I’ll preface this by restating that karma is the law of cause and effect.
I have chosen this title because it is dramatic.
Viewed from one angle the events that led to Golgotha and the execution of Jesus by the Romans were relatively small scale things. Demonstrative and punitive execution was a method of control of populace and probably a regular occurrence. Life was brutal and short back then.
There were some annoyed powerful people who wanted Jesus dead, and they arranged a series of manipulations which all but forced the Romans to kill him. In all likelihood they were probably convinced that they were right and thoroughly justified in their actions.
The shakers and movers concerned, so to speak, were probably few in number and did not want their power base threatened by some upstart. Jesus’ gang was small in number and not overly high on courage. So probably something like less than fifty people were directly involved in the actions of the cause at Golgotha. There were many spectators especially according to recent film dramatizations.
Those who lobbied for death had no idea what it was they were about to unleash. They could not imagine the number of paintings and sculptures they would have been the pre-genesis of. Nor could they countenance the magnitude of the box office receipts or the gold in the coffers of the churches.
This cause, which they had a large role in, shaped world events for the next 20 centuries or so. The effect of their self-interest ripples out across space and time. Even now the karma is playing out all over the world. The many effects of the cause at Golgotha continue and multiply. At this one short nodal point in space-time the history of humanity changed course.

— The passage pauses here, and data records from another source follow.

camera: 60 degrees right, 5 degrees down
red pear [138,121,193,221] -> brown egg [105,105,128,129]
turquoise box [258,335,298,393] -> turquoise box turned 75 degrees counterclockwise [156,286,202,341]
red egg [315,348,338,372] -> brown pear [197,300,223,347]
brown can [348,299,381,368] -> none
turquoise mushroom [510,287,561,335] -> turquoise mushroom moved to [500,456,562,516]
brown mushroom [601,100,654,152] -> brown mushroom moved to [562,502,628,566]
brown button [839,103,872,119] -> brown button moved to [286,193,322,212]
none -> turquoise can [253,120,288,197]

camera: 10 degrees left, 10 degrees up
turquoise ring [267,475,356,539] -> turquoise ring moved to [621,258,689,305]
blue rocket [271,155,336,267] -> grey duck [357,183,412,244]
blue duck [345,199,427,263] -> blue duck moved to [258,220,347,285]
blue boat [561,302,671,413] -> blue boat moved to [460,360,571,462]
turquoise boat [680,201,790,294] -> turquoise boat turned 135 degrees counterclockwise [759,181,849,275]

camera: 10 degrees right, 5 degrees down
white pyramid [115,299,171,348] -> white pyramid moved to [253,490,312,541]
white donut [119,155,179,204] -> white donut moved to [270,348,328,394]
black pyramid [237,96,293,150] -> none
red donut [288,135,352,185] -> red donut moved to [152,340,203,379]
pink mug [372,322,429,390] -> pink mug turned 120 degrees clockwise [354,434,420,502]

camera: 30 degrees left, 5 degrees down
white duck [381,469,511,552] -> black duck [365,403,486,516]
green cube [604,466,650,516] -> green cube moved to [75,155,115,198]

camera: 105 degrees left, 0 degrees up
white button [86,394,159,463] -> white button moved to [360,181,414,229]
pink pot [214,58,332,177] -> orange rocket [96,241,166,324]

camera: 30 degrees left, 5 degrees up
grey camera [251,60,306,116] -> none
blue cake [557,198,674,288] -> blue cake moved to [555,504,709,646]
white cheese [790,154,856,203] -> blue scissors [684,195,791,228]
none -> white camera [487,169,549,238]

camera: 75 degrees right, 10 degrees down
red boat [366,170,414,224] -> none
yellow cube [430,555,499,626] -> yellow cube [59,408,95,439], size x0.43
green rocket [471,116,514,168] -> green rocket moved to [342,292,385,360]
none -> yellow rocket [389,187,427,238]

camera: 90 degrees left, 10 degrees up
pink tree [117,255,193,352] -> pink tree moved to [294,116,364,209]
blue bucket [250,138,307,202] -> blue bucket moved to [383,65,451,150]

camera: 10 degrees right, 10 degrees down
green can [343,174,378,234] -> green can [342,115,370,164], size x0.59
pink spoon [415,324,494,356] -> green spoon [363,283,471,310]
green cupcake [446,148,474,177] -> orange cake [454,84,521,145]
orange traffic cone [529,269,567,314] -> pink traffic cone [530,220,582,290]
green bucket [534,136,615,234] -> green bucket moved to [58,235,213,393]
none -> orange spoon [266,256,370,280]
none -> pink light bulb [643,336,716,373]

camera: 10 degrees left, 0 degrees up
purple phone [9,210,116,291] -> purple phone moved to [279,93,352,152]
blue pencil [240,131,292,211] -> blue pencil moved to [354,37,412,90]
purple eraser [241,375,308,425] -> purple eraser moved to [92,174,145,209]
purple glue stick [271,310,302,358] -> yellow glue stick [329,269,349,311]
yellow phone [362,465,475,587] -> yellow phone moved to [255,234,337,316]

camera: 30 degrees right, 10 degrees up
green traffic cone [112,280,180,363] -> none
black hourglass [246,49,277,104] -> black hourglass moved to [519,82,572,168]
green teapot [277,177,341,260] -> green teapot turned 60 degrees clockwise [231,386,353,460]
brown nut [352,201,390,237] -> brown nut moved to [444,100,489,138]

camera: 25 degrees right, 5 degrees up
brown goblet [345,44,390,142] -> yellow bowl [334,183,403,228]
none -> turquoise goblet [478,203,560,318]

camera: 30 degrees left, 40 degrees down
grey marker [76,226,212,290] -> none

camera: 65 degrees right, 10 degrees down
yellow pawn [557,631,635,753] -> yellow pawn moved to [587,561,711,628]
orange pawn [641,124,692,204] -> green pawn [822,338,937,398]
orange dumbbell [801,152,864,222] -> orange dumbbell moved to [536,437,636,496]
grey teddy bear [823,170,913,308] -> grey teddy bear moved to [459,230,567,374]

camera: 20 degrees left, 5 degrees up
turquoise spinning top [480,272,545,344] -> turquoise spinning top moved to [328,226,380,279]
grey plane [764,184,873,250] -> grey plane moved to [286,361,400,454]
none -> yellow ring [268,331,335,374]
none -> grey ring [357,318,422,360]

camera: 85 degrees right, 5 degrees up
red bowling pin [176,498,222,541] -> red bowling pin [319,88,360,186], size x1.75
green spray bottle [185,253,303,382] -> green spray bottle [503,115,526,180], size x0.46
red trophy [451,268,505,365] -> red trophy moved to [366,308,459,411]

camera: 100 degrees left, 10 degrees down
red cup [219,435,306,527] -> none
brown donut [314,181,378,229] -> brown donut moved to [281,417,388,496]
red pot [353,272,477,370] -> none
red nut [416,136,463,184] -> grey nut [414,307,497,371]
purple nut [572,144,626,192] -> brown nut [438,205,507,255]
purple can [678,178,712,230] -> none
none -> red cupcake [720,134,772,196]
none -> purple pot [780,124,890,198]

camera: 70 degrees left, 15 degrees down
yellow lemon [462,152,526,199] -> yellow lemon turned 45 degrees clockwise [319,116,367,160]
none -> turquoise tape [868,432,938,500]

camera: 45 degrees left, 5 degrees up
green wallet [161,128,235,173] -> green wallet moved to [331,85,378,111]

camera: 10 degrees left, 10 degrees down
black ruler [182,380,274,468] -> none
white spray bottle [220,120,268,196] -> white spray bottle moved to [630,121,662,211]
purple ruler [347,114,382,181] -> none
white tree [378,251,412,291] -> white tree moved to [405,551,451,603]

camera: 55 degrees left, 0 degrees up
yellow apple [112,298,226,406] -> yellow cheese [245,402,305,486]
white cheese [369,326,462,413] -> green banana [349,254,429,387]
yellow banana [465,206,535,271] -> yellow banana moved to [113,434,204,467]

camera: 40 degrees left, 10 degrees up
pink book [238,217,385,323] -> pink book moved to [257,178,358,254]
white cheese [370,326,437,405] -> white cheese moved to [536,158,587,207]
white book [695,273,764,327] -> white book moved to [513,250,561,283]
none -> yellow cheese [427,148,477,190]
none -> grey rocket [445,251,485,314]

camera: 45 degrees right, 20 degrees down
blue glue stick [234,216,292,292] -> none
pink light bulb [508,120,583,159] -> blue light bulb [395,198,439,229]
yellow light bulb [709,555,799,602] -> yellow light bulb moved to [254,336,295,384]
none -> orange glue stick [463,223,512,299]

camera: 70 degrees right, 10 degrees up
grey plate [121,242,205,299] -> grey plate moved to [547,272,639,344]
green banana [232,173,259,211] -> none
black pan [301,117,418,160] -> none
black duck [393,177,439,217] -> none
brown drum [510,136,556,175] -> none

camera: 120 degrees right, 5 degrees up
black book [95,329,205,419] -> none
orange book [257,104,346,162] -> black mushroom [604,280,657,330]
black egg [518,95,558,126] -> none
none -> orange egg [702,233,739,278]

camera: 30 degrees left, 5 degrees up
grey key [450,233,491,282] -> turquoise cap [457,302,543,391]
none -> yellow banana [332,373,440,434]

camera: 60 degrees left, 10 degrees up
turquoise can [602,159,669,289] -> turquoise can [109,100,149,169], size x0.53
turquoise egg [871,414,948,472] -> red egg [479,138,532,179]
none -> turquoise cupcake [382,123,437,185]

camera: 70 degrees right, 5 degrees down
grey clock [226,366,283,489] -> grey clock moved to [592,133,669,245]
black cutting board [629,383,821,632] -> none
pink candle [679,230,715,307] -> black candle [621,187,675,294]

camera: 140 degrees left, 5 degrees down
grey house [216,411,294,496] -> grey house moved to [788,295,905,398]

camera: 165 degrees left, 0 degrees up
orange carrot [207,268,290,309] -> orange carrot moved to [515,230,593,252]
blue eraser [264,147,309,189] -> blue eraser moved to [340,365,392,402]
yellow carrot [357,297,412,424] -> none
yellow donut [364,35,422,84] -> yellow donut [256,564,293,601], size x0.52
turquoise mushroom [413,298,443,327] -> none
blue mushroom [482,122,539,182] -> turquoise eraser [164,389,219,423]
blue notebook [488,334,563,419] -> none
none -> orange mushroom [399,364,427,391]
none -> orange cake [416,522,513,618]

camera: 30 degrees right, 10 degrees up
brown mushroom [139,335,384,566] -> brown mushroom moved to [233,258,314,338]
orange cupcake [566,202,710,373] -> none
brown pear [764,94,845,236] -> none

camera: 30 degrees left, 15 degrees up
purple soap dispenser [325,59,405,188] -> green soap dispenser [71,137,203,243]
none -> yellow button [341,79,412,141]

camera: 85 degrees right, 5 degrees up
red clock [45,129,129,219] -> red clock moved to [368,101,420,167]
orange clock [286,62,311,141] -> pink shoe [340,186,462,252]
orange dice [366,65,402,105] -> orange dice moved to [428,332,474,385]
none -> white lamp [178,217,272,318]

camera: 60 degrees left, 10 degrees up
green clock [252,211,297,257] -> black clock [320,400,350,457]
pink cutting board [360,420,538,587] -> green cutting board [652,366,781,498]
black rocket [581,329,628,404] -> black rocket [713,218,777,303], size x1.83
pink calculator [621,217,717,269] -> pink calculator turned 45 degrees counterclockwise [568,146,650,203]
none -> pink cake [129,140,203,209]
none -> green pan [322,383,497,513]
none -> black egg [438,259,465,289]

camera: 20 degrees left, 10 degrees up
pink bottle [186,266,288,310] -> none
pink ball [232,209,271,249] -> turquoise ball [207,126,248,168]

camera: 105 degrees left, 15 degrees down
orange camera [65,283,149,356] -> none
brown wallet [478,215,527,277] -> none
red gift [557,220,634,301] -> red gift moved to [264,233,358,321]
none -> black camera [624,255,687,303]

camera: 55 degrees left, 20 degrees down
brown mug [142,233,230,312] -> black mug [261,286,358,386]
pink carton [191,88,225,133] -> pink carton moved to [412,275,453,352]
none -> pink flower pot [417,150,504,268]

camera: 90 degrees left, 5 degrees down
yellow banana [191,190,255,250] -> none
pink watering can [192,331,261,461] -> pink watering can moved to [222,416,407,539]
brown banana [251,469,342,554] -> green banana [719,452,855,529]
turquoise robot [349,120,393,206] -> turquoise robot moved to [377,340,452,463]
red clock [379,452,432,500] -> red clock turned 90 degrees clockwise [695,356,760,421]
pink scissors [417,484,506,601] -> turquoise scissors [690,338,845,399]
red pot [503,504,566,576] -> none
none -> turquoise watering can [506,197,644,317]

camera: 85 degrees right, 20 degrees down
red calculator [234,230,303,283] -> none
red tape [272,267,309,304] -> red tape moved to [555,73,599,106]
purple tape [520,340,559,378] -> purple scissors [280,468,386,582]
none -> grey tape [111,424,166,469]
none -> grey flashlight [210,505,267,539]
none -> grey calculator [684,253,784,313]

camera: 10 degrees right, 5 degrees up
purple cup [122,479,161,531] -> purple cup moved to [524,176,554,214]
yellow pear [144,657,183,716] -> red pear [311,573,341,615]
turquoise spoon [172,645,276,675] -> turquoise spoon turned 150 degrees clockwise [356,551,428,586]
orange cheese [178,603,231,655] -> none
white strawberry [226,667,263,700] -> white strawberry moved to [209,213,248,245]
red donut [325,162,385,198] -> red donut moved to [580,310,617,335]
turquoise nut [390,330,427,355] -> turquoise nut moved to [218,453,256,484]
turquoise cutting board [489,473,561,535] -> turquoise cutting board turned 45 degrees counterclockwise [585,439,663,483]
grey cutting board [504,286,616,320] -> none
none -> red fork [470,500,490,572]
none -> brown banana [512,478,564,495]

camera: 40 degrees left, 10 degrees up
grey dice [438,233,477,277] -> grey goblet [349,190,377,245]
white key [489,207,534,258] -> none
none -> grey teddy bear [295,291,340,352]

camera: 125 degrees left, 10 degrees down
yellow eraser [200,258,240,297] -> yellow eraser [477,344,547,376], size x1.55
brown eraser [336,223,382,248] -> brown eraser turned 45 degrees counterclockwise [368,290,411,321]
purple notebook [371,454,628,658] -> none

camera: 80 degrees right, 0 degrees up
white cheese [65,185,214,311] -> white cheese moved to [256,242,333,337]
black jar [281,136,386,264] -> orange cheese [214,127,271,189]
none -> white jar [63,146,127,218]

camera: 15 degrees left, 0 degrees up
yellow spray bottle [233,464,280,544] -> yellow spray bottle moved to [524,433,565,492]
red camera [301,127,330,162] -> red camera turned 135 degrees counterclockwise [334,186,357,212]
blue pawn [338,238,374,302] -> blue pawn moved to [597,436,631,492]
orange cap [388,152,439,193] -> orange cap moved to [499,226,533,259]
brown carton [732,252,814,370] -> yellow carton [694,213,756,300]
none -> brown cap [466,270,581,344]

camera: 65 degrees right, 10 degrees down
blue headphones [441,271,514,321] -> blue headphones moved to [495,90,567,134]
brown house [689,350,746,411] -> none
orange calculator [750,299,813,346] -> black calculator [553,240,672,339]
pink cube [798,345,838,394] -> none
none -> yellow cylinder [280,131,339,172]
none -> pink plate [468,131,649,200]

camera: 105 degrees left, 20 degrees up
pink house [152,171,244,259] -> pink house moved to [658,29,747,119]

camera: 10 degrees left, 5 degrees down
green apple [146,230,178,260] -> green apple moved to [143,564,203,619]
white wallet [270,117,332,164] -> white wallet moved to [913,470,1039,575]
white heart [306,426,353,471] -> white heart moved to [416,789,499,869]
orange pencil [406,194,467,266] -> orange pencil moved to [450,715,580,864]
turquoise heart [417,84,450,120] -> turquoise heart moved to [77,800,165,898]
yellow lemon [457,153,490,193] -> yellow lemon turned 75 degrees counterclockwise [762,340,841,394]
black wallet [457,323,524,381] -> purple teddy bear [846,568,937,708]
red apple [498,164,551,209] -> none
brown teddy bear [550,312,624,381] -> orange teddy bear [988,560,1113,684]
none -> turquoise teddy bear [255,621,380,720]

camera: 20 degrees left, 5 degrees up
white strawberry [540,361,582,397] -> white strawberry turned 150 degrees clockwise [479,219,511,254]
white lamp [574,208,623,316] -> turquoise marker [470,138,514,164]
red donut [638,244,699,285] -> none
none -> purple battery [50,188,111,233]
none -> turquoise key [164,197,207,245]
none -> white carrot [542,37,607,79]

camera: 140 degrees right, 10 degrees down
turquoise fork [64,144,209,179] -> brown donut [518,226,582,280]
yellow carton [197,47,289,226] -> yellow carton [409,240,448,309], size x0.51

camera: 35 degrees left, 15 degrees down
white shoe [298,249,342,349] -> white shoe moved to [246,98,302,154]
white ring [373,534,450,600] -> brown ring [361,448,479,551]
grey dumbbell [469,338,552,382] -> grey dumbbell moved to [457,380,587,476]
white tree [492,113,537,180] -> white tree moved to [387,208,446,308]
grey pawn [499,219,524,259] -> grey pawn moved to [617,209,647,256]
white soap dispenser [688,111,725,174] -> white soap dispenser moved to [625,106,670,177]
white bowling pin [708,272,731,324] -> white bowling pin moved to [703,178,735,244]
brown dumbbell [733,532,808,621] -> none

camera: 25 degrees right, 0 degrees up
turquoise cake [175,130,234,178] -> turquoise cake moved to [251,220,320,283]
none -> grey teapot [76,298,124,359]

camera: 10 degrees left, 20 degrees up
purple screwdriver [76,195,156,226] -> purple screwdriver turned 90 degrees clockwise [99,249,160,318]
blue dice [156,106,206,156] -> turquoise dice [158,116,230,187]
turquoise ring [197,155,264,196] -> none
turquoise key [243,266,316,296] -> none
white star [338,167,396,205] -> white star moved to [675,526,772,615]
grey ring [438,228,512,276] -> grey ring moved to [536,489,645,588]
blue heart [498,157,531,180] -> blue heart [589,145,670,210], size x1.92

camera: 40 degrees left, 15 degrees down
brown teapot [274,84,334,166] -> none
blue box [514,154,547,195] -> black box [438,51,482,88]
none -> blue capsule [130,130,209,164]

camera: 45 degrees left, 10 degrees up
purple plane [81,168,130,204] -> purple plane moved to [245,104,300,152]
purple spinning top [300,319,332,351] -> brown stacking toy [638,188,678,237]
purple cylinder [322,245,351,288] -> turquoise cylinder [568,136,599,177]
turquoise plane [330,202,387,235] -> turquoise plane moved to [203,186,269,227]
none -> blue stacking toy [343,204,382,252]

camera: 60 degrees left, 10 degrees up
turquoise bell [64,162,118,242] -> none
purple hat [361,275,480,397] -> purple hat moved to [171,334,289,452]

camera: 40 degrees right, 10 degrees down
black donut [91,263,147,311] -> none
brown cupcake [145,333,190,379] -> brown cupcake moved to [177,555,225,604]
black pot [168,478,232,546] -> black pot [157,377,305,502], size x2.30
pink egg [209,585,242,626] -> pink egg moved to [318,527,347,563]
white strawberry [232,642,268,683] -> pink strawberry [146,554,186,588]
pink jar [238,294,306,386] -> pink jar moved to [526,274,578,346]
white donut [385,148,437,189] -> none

It is possible, over the centuries that many more people were killed than died at the bombing of Nagasaki because of what took place amongst a small handful of people. In fact, the number dead probably runs into many, many millions. The wars between the Christian and Muslim, between protestant and catholic have raged. The Jihadi and the Crusader, the evangelist and the “lucky” indigenous have each bled.
The actions of the few can have implications and consequences beyond conception or measure. This, the Karma of Golgotha, shows us without equivocation. Had it not taken place the world in which we currently exist would not have the form it does today. I would not be sat here in France writing this.